Que se passe-t-il si j’oublie la mention ‘TVA non applicable’ sur une facture ?
L’oubli de cette mention obligatoire vous expose à une amende forfaitaire de 15 € par facture incorrecte. Au-delà de l’amende, cela peut créer de la confusion pour vos clients et, en cas de contrôle fiscal approfondi, être interprété comme une négligence dans votre gestion. Il est donc primordial d’être rigoureux et de vérifier chaque facture avant envoi.

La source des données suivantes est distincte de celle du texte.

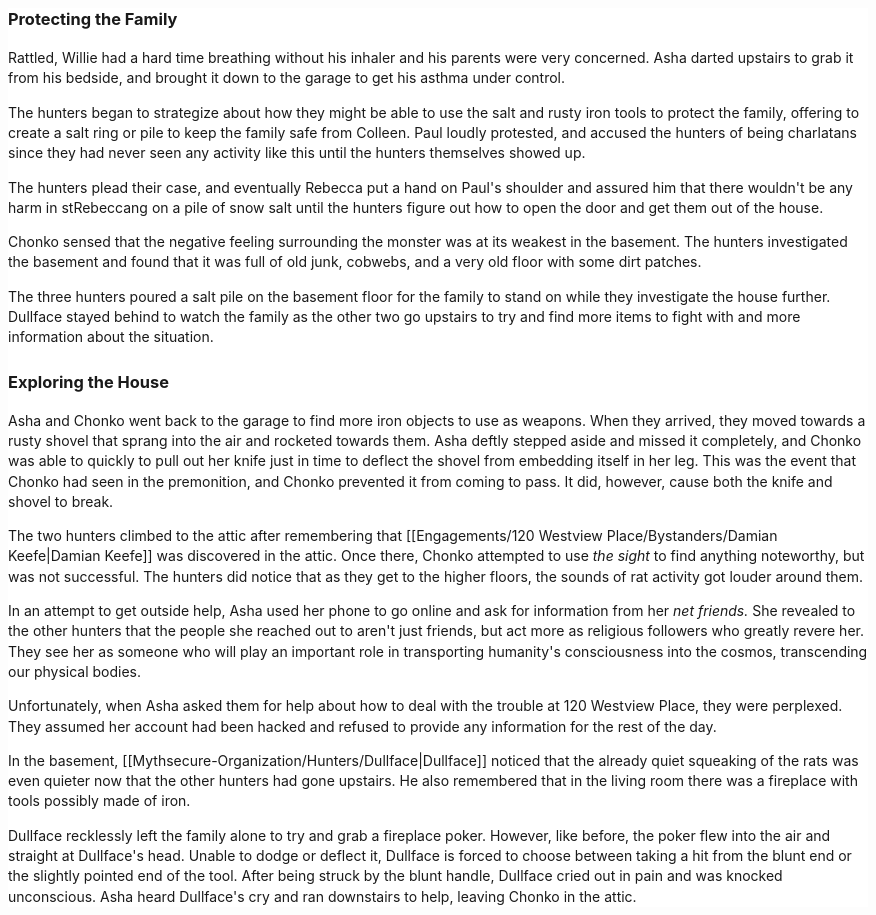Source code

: ### Protecting the Family
Rattled, Willie had a hard time breathing without his inhaler and his parents were very concerned. Asha darted upstairs to grab it from his bedside, and brought it down to the garage to get his asthma under control.

The hunters began to strategize about how they might be able to use the salt and rusty iron tools to protect the family, offering to create a salt ring or pile to keep the family safe from Colleen. Paul loudly protested, and accused the hunters of being charlatans since they had never seen any activity like this until the hunters themselves showed up. 

The hunters plead their case, and eventually Rebecca put a hand on Paul's shoulder and assured him that there wouldn't be any harm in stRebeccang on a pile of snow salt until the hunters figure out how to open the door and get them out of the house.

Chonko sensed that the negative feeling surrounding the monster was at its weakest in the basement. The hunters investigated the basement and found that it was full of old junk, cobwebs, and a very old floor with some dirt patches.

The three hunters poured a salt pile on the basement floor for the family to stand on while they investigate the house further. Dullface stayed behind to watch the family as the other two go upstairs to try and find more items to fight with and more information about the situation.

### Exploring the House

Asha and Chonko went back to the garage to find more iron objects to use as weapons. When they arrived, they moved towards a rusty shovel that sprang into the air and rocketed towards them. Asha deftly stepped aside and missed it completely, and Chonko was able to quickly to pull out her knife just in time to deflect the shovel from embedding itself in her leg. This was the event that Chonko had seen in the premonition, and Chonko prevented it from coming to pass. It did, however, cause both the knife and shovel to break.

The two hunters climbed to the attic after remembering that [[Engagements/120 Westview Place/Bystanders/Damian Keefe\|Damian Keefe]] was discovered in the attic. Once there, Chonko attempted to use _the sight_ to find anything noteworthy, but was not successful. The hunters did notice that as they get to the higher floors, the sounds of rat activity got louder around them.

In an attempt to get outside help, Asha used her phone to go online and ask for information from her _net friends._ She revealed to the other hunters that the people she reached out to aren't just friends, but act more as religious followers who greatly revere her. They see her as someone who will play an important role in transporting humanity's consciousness into the cosmos, transcending our physical bodies.

Unfortunately, when Asha asked them for help about how to deal with the trouble at 120 Westview Place, they were perplexed. They assumed her account had been hacked and refused to provide any information for the rest of the day. 

In the basement, [[Mythsecure-Organization/Hunters/Dullface\|Dullface]] noticed that the already quiet squeaking of the rats was even quieter now that the other hunters had gone upstairs. He also remembered that in the living room there was a fireplace with tools possibly made of iron.

Dullface recklessly left the family alone to try and grab a fireplace poker. However, like before, the poker flew into the air and straight at Dullface's head. Unable to dodge or deflect it, Dullface is forced to choose between taking a hit from the blunt end or the slightly pointed end of the tool. After being struck by the blunt handle, Dullface cried out in pain and was knocked unconscious. Asha heard Dullface's cry and ran downstairs to help, leaving Chonko in the attic.
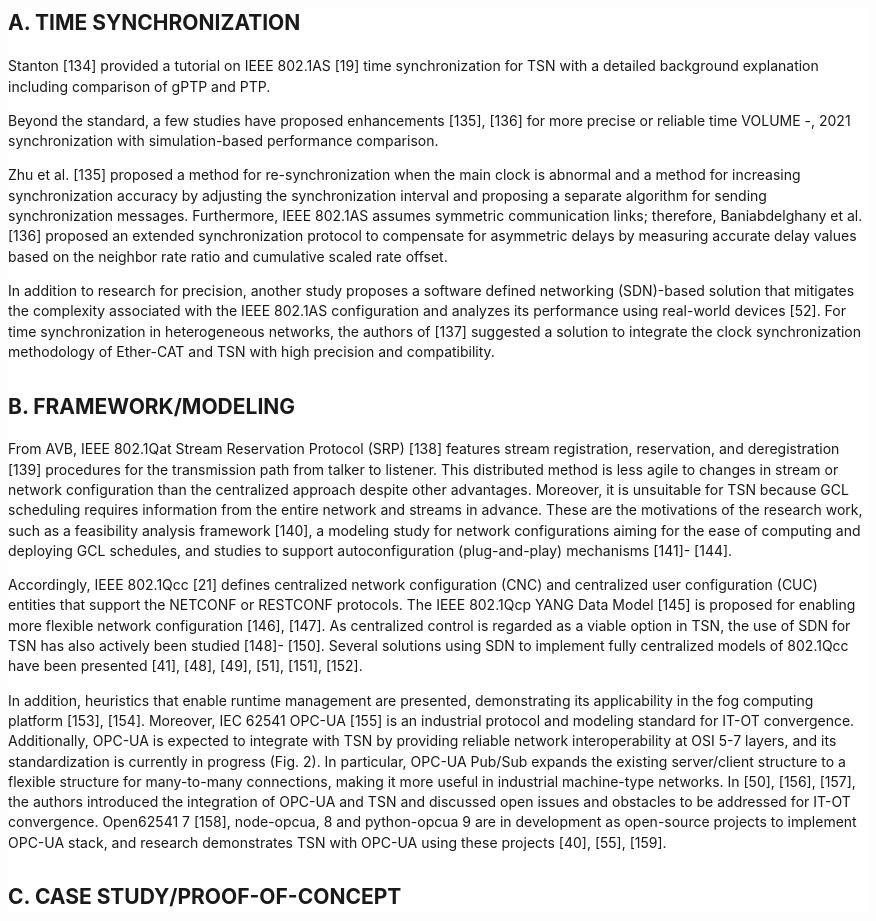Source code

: 
## A. TIME SYNCHRONIZATION

Stanton [134] provided a tutorial on IEEE 802.1AS [19] time synchronization for TSN with a detailed background explanation including comparison of gPTP and PTP.

Beyond the standard, a few studies have proposed enhancements [135], [136] for more precise or reliable time VOLUME -, 2021 synchronization with simulation-based performance comparison.

Zhu et al. [135] proposed a method for re-synchronization when the main clock is abnormal and a method for increasing synchronization accuracy by adjusting the synchronization interval and proposing a separate algorithm for sending synchronization messages. Furthermore, IEEE 802.1AS assumes symmetric communication links; therefore, Baniabdelghany et al. [136] proposed an extended synchronization protocol to compensate for asymmetric delays by measuring accurate delay values based on the neighbor rate ratio and cumulative scaled rate offset.

In addition to research for precision, another study proposes a software defined networking (SDN)-based solution that mitigates the complexity associated with the IEEE 802.1AS configuration and analyzes its performance using real-world devices [52]. For time synchronization in heterogeneous networks, the authors of [137] suggested a solution to integrate the clock synchronization methodology of Ether-CAT and TSN with high precision and compatibility.


## B. FRAMEWORK/MODELING

From AVB, IEEE 802.1Qat Stream Reservation Protocol (SRP) [138] features stream registration, reservation, and deregistration [139] procedures for the transmission path from talker to listener. This distributed method is less agile to changes in stream or network configuration than the centralized approach despite other advantages. Moreover, it is unsuitable for TSN because GCL scheduling requires information from the entire network and streams in advance. These are the motivations of the research work, such as a feasibility analysis framework [140], a modeling study for network configurations aiming for the ease of computing and deploying GCL schedules, and studies to support autoconfiguration (plug-and-play) mechanisms [141]- [144].

Accordingly, IEEE 802.1Qcc [21] defines centralized network configuration (CNC) and centralized user configuration (CUC) entities that support the NETCONF or RESTCONF protocols. The IEEE 802.1Qcp YANG Data Model [145] is proposed for enabling more flexible network configuration [146], [147]. As centralized control is regarded as a viable option in TSN, the use of SDN for TSN has also actively been studied [148]- [150]. Several solutions using SDN to implement fully centralized models of 802.1Qcc have been presented [41], [48], [49], [51], [151], [152].

In addition, heuristics that enable runtime management are presented, demonstrating its applicability in the fog computing platform [153], [154]. Moreover, IEC 62541 OPC-UA [155] is an industrial protocol and modeling standard for IT-OT convergence. Additionally, OPC-UA is expected to integrate with TSN by providing reliable network interoperability at OSI 5-7 layers, and its standardization is currently in progress (Fig. 2). In particular, OPC-UA Pub/Sub expands the existing server/client structure to a flexible structure for many-to-many connections, making it more useful in industrial machine-type networks. In [50], [156], [157], the authors introduced the integration of OPC-UA and TSN and discussed open issues and obstacles to be addressed for IT-OT convergence. Open62541 7 [158], node-opcua, 8 and python-opcua 9 are in development as open-source projects to implement OPC-UA stack, and research demonstrates TSN with OPC-UA using these projects [40], [55], [159].


## C. CASE STUDY/PROOF-OF-CONCEPT
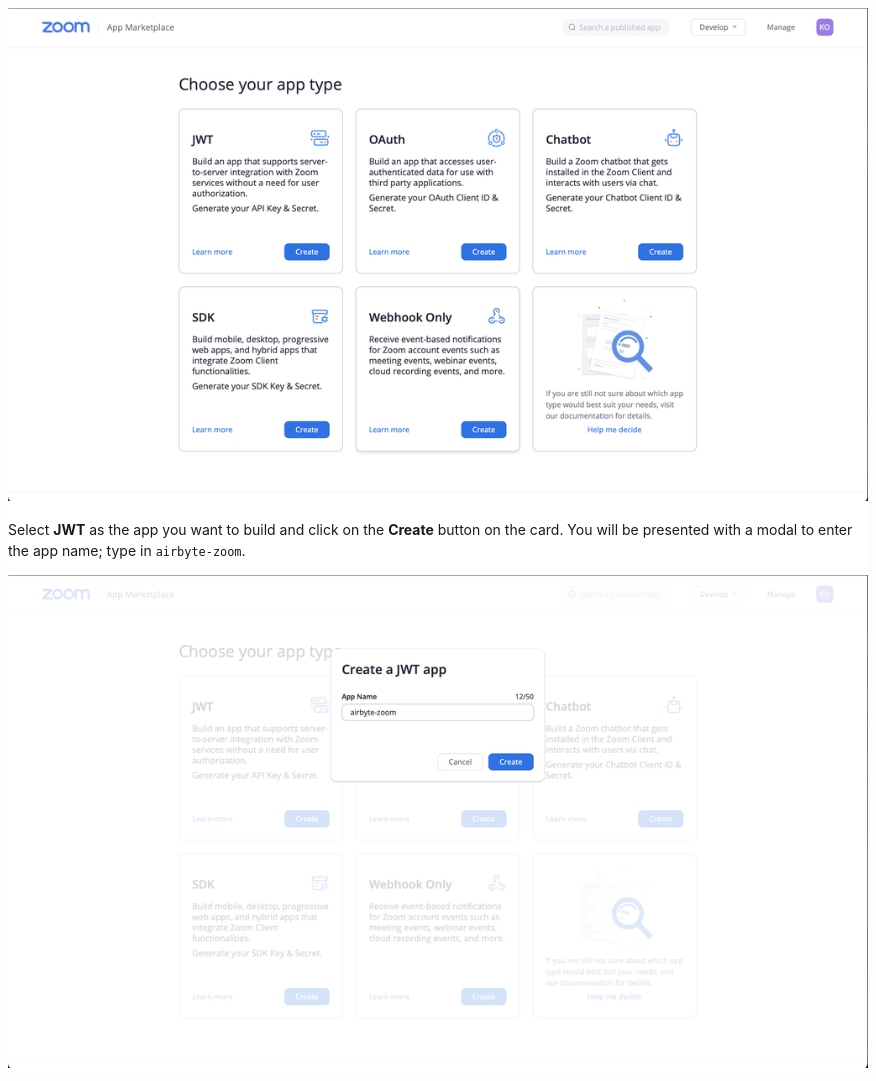 ![](../.gitbook/assets/zoom-marketplace-build-screen.png)

Select **JWT** as the app you want to build and click on the **Create** button on the card. You will be presented with a modal to enter the app name; type in `airbyte-zoom`.

![](../.gitbook/assets/app-name-modal.png)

Les seuils de la franchise en base de TVA sont-ils les mêmes que les plafonds de la micro-entreprise ?
Non, et c’est un point de confusion fréquent. Les seuils de la franchise en base de TVA (91 900 € / 36 800 €) sont spécifiques à la TVA. Les plafonds du régime de la micro-entreprise (188 700 € / 77 700 €) concernent votre régime fiscal global (impôt sur le revenu) et social. Il est donc possible d’être micro-entrepreneur et de devoir facturer la TVA si vous avez dépassé les seuils de la franchise en base tout en restant sous les plafonds de la micro-entreprise.